The mucosa consists of loose connective tissue, called the lamina propria, surrounding cardiac, gastric, and pyloric glands.

Reticular and collagen fibers predominate in the lamina propria, and elastic fibers are rare. The cell components of the lamina propria include fibroblasts, lymphocytes, mast cells, eosinophils, and a few plasma cells. The muscularis mucosae can project thin strands of muscle cells into the mucosa to facilitate the release of secretions from the gastric glands.

The submucosa consists of dense irregular connective tissue in which collagenous and elastic fibers are abundant. A large number of arterioles, venous plexuses, and lymphatics are present in the submucosa. Also present are the cell bodies and nerve fibers of the submucosal plexus of Meissner.

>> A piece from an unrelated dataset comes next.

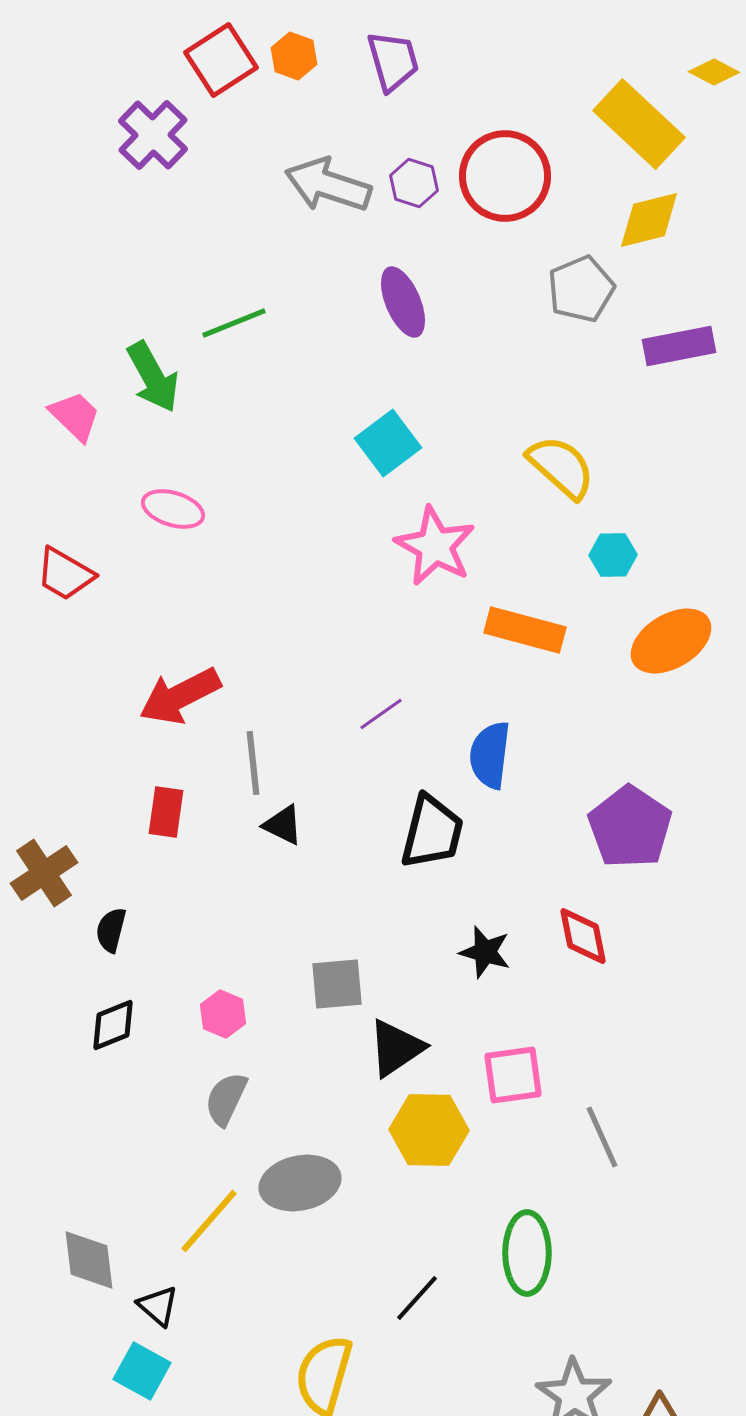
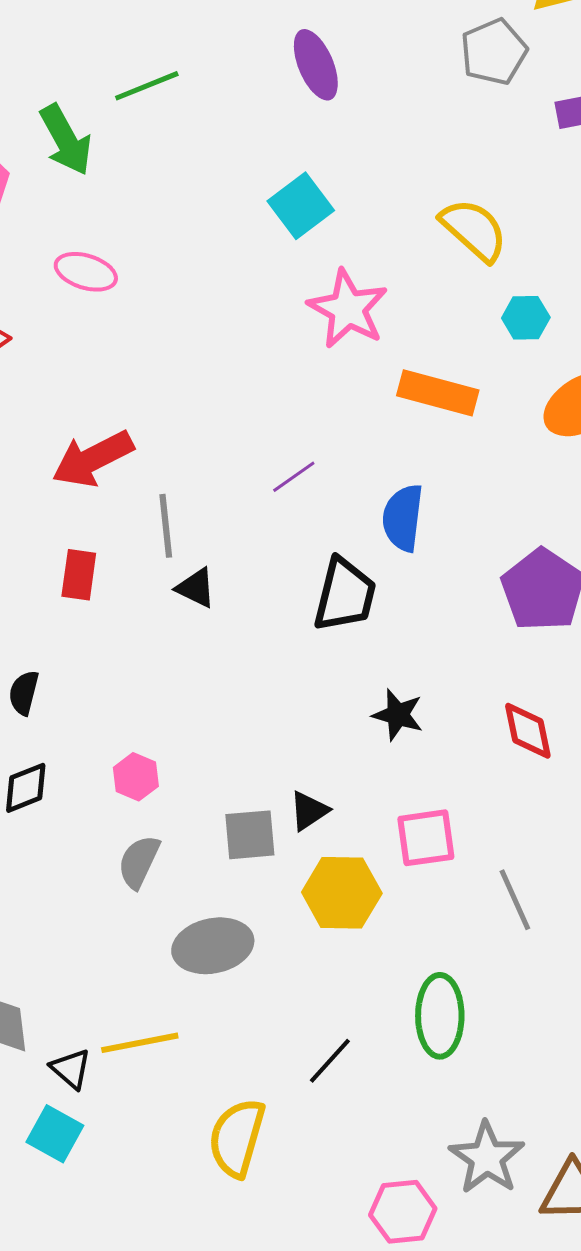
red diamond: (583, 936) -> (528, 731), moved
gray square: (337, 984) -> (250, 835), moved
black triangle: (396, 1048) -> (309, 811), size x0.7
yellow line: (209, 1221) -> (140, 1043), moved, turned 38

The muscularis (or muscularis externa) of the stomach consists of three poorly defined layers of smooth muscle oriented in circular, oblique, and longitudinal directions. At the level of the distal pyloric antrum, the circular muscle layer thickens to form the annular pyloric sphincter.

Contraction of the muscularis is under control of the autonomic nerve plexuses located between the muscle layers (myenteric plexus of Auerbach).

Based on motility functions, the stomach can be divided into two major regions:

1. The orad (Latin os [plural ora], mouth; ad, to; toward the mouth) portion, consisting of the fundus and part of the body.

2. The caudad (Latin cauda, tail; ad, to; toward the tail) portion, comprising the distal body and the antrum.

During swallowing, the orad region of the stomach and the LES relax to accommodate the ingested material. The tonus of the muscularis adjusts to the volume of the organ without increasing the pressure in the lumen.

Contraction of the caudad portion of the stomach mixes and propels the gastric contents toward the gastroduodenal junction. Most solid contents are propelled back (retropulsion) into the main body of the stomach because of the closure of the distal antrum. Liquids empty more rapidly. Retropulsion determines both mixing and mechanical dissociation of solid particles. When the gastric juice empties into the duodenum, peristaltic waves from the orad to the caudad portion of the stomach propel the contents in coordination with the relaxation of the pyloric sphincter.

The serosa consists of loose connective tissue and blood vessels of the subserosal plexus.